Кингсли сел рядом и осторожно обнял Гарри за плечи.
— Тебе надо поспать, малыш. Никуда твой Северус не денется. После службы у Лорда и Альбуса Азкабан для него курорт. Давай, Гарри, я тебя усыплю, хорошо? А потом мы позовем доктора.
— Он кричит во сне, — встрял Сириус, сжимая кулаки. — Кричит, будто его режут. Покачается так день-другой и вырубается на сутки. Тогда кошмаров нет. Вроде бы.
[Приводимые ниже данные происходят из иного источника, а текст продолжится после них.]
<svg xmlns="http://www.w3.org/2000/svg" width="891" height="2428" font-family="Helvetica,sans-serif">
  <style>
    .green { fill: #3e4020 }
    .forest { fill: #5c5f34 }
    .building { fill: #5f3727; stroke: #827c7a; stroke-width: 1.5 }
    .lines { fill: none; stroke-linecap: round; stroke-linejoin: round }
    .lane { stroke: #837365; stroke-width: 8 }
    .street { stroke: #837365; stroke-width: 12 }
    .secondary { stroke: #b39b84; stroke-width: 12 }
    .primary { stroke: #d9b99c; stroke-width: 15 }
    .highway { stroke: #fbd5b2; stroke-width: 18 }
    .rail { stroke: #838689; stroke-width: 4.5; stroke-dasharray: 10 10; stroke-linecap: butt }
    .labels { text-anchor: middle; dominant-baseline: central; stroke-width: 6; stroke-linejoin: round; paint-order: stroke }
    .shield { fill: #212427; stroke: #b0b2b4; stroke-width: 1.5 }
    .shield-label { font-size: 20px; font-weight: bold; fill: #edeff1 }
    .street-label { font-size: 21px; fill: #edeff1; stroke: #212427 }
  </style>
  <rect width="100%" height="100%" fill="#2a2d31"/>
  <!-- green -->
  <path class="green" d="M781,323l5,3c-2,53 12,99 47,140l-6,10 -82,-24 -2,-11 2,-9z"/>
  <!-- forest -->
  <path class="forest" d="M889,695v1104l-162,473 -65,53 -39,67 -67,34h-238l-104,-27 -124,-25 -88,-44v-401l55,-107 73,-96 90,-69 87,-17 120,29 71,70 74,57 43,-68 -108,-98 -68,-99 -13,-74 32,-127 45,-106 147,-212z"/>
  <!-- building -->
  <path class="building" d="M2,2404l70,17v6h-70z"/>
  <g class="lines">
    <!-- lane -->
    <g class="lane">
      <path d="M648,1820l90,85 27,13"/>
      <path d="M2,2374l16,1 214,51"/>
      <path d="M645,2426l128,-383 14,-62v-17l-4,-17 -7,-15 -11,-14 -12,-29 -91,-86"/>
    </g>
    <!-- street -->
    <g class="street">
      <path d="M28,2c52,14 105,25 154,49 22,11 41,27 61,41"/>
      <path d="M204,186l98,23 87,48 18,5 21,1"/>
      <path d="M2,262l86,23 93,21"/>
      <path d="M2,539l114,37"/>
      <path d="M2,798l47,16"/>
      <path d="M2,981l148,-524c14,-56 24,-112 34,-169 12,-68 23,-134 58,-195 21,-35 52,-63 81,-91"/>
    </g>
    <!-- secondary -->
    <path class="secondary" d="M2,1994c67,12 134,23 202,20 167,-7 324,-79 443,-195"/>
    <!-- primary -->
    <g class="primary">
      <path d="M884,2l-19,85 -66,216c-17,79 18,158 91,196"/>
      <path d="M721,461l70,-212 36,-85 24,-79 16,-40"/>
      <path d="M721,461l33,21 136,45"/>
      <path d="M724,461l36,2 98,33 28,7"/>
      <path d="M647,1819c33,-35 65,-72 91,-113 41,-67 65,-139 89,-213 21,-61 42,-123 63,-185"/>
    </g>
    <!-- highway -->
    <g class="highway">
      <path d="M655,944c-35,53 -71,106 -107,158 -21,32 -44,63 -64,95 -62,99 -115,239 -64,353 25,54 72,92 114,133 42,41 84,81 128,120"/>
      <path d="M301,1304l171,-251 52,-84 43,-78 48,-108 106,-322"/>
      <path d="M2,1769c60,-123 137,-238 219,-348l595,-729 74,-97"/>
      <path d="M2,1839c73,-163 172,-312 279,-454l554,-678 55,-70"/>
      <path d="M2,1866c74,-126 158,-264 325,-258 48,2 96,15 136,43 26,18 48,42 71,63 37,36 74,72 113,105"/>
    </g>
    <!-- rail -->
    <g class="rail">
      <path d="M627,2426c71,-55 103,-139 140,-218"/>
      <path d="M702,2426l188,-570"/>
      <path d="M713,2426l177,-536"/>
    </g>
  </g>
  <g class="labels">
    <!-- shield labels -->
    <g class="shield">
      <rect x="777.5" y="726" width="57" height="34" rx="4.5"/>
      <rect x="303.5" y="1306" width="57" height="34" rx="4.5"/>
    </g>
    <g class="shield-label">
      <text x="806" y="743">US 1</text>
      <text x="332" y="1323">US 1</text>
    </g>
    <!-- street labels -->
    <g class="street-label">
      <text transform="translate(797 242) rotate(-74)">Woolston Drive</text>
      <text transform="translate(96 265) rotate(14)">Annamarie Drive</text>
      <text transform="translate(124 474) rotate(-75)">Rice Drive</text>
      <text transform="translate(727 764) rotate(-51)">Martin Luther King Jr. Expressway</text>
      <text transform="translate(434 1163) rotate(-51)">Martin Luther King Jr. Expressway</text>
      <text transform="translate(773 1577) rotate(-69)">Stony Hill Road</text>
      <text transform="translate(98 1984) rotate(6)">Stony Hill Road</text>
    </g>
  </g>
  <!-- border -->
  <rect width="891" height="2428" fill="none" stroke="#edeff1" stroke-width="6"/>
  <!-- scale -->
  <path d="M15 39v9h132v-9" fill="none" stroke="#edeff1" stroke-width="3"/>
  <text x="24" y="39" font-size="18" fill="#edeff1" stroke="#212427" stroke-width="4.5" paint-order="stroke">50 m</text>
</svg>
— Заткнись, — процедил Кингсли.
— Знаешь, многое можно сказать о тебе, — продолжал разговаривать с отсутствующим Снейпом Гарри. — Особенно, если слушать, а не смотреть. Что ты жестокий, что ты несправедливый, но я вижу сердцем. Помню, как ты укрывал меня в те редкие ночи, когда позволял остаться, как аккуратно выспрашивал о делах, как старался не привязывать к себе, оставаться отстраненным, давая выбор. У меня никогда не было возможности выбирать. Дурслям меня подкинули на крыльцо, как бездомного кота, Сириус не рассматривал даже такого варианта, чтобы оставить меня у них, директор знал, что мне суждено либо победить Волдеморта, либо умереть, и… Не важно… И только ты, ради которого я готов был на все, совершенно ничего от меня не требовал. Да, не давал приблизиться, но и не оскорблял, чтобы по-настоящему оттолкнуть, не особо нянчился со мной, но ни разу не отказал в помощи. Ты будто ждал от меня чего-то, давно все решив для самого себя. То, что я принимал за равнодушие, на самом деле было попыткой дать мне выбор. Которого по сути не было ни у одного из нас.